Opilite Elix
Opilite Elix

Reputation: 30

Javascript class can’t construct (in Node.Js). Getting TypeError: x is not a constructor

I was playing around with JavaScript classes in Node.Js and tried out a Rectangle example class. But whenever I run this code from my index.js file:

const Rectangle = require('./Rectangle.js');

const myRectangle = new Rectangle(5,5,'1');

console.log(myRectangle.id);

I get this error: TypeError: Rectangle is not a constructor

This is the directory tree:

/home_folder
————> index.js
————> Rectangle.js

And this is the code in Rectangle.js file:

class Rectangle{
  height;
  width;
  identificator;
  area;
  perimeter;
  
  constructor(h, w, id, non_verbose = true){
    this.height = h;
    this.width = w;
    this.identificator = id;
    if(non-verbose == true){
      console.log('construction of ' + id+ ' done!');
    }
  }
  
  area(m = 1){
    this.area = this.height * this.width;
    if(m == 0){
      console.log(this.area);
    }else{
      return this.area;
    }
  }
  
}

The result I was excepting was something like this:

construction of rect1 done!
rect1

But the actual result is this:

TypeError: Rectangle is not a constructor.

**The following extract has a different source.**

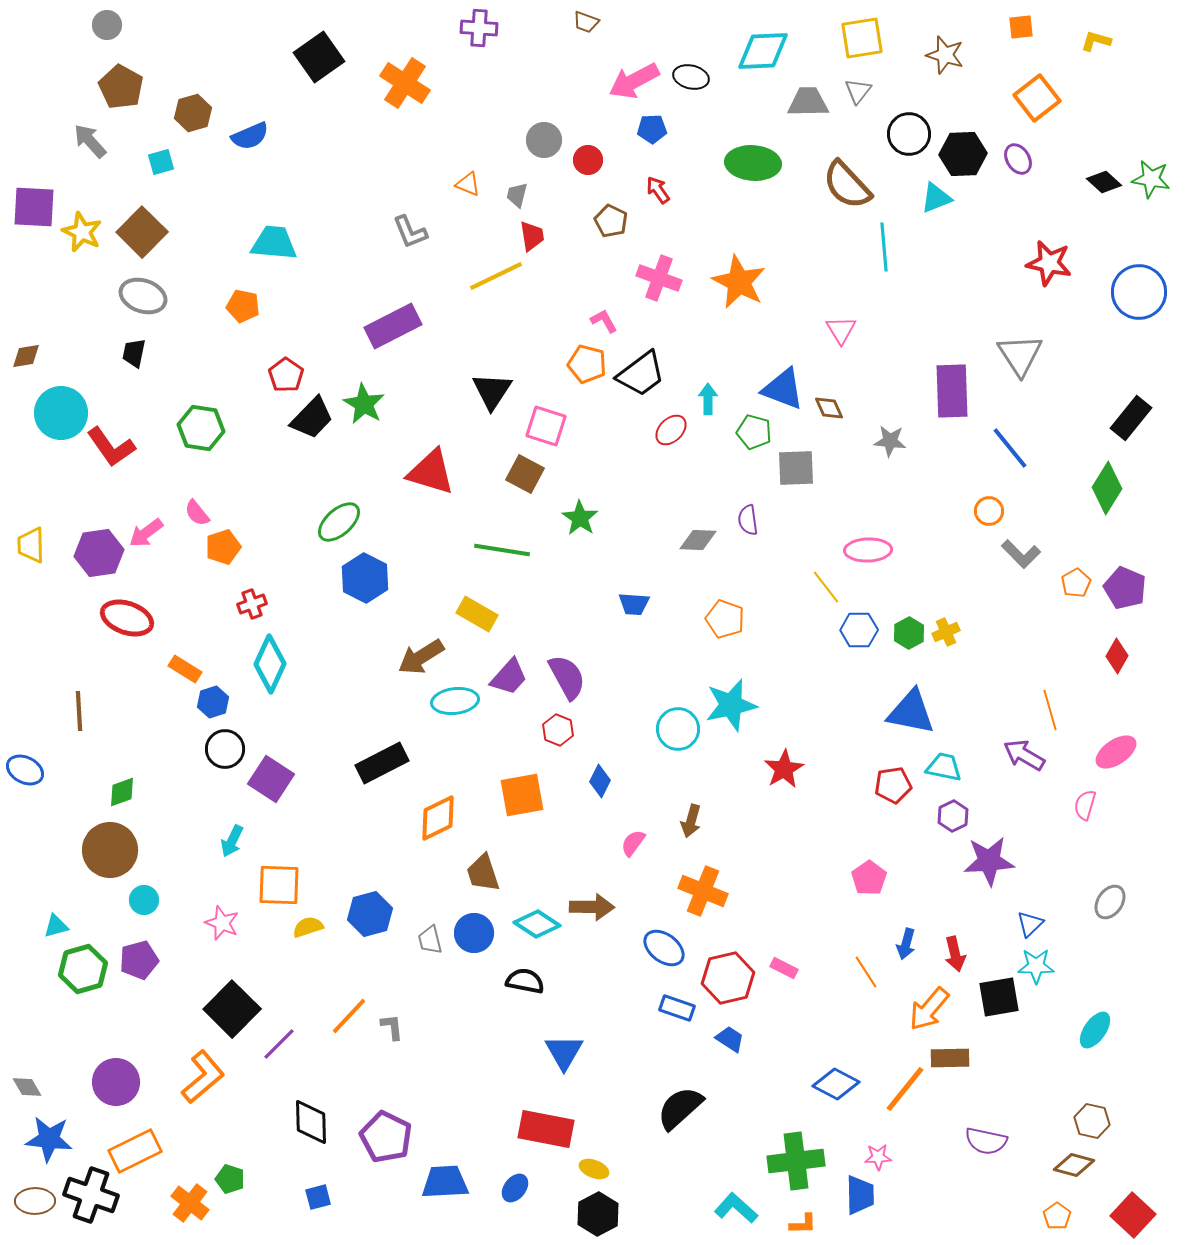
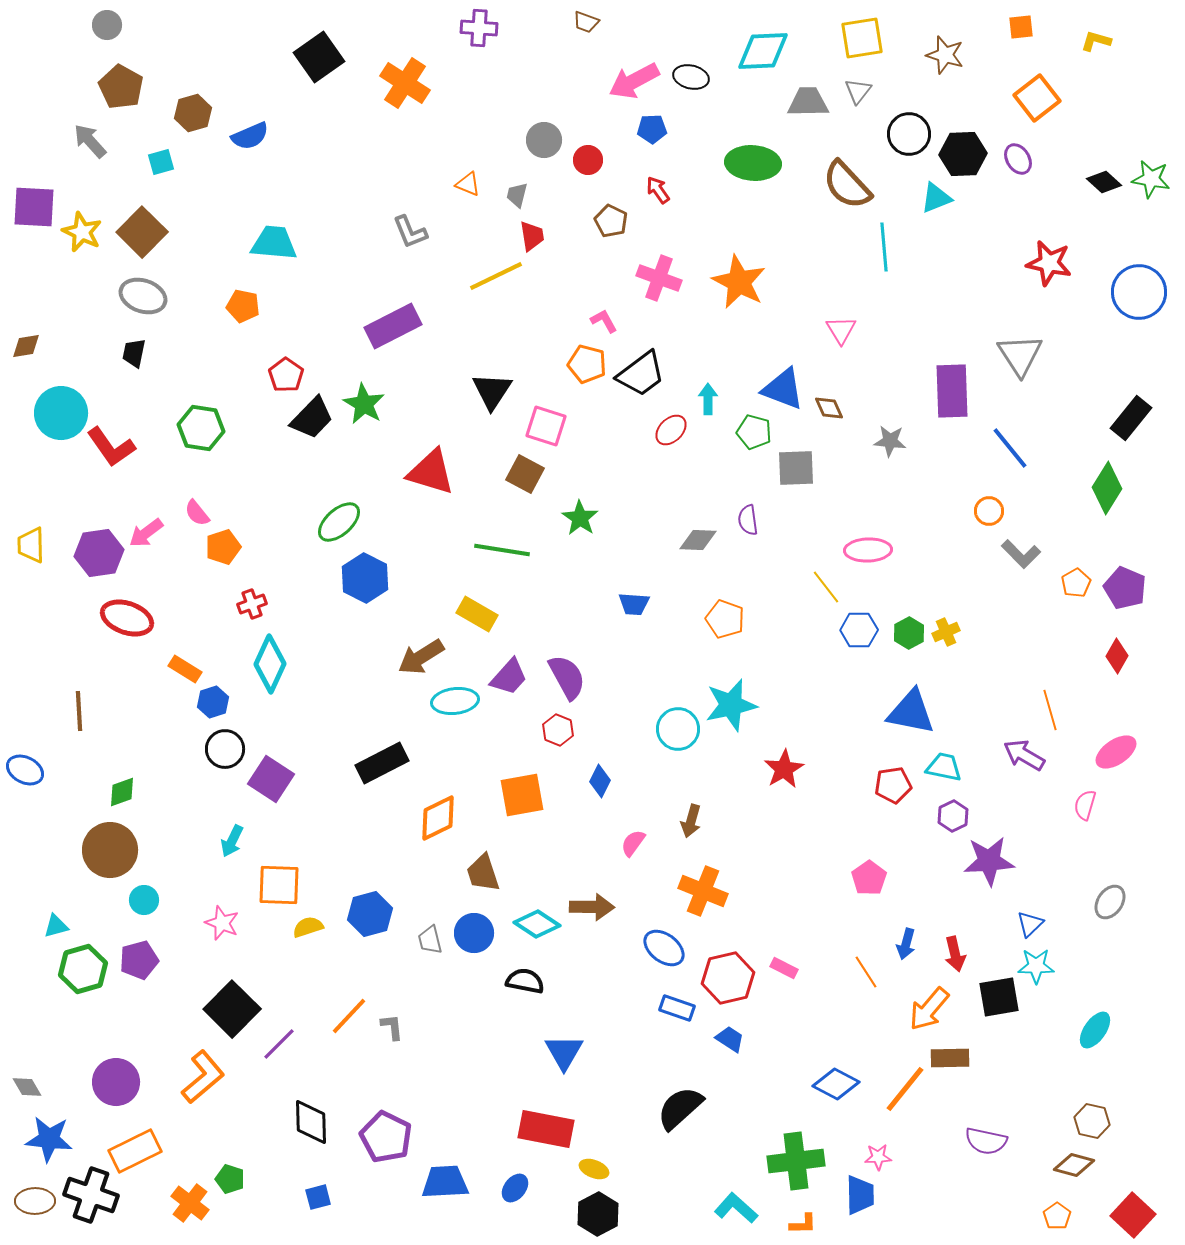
brown diamond at (26, 356): moved 10 px up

I googled for solving but found nothing relevant.

Upvotes: 0

Views: 1018

Answers (1)

T.J. Crowder
T.J. Crowder

Reputation: 1074238

You aren't exporting anything in Rectangle.js. You'd need:

module.exports = Rectangle;

...at the end if you want to make it the default export (which is how you're trying to import it). That replaces the default value of module.exports (which is {}) with your Rectangle function.


Side note: I strongly recommend using ESM in new projects (and using named exports), not the legacy CommonJS stuff. To do that in this case, you'd:

  1. Add "type": "module" to your package.json file.
  2. Add export in front of class Rectangle to export it as a named export.
  3. Change const Rectangle = require('./Rectangle.js'); to import { Rectangle } from "./Rectangle.js";

Here's a full example —

package.json (of course, you'll have other things in here, but just to show the type setting):

{
    "type": "module"
}

index.js:

import { Rectangle } from "./Rectangle.js";

const myRectangle = new Rectangle(5, 5, "1");

console.log(myRectangle.id);

Rectangle.js (I've removed some unnecessary things — no need for area to be a property — and fixed a couple of typo-level errors):

export class Rectangle {
    height;
    width;
    id; // Changed from `identificator` to match your usage in `index.js`

    constructor(h, w, id, non_verbose = true) {
        this.height = h;
        this.width = w;
        this.id = id;
        if (non_verbose) { // No reason for `== true` here
            console.log("construction of " + id + " done!");
        }
    }

    area(m = 1) {
        // No need to write this to a property as far as I can tell
        const area = this.height * this.width;
        if (m == 0) {
            console.log(area);
        } else {
            return area;
        }
    }
}

If you'd been using ESM and named import syntax in index.js but you'd forgotten to export Rectangle in Rectangle.js, you'd have gotten a nice clear error (rather than an unexpected value for Rectangle as you did with CommonJS):

SyntaxError: The requested module './Rectangle.js' does not provide an export named 'Rectangle'.

More about ESM here on MDN. I also go into ESM in depth in my recent book JavaScript: The New Toys in Chapter 13.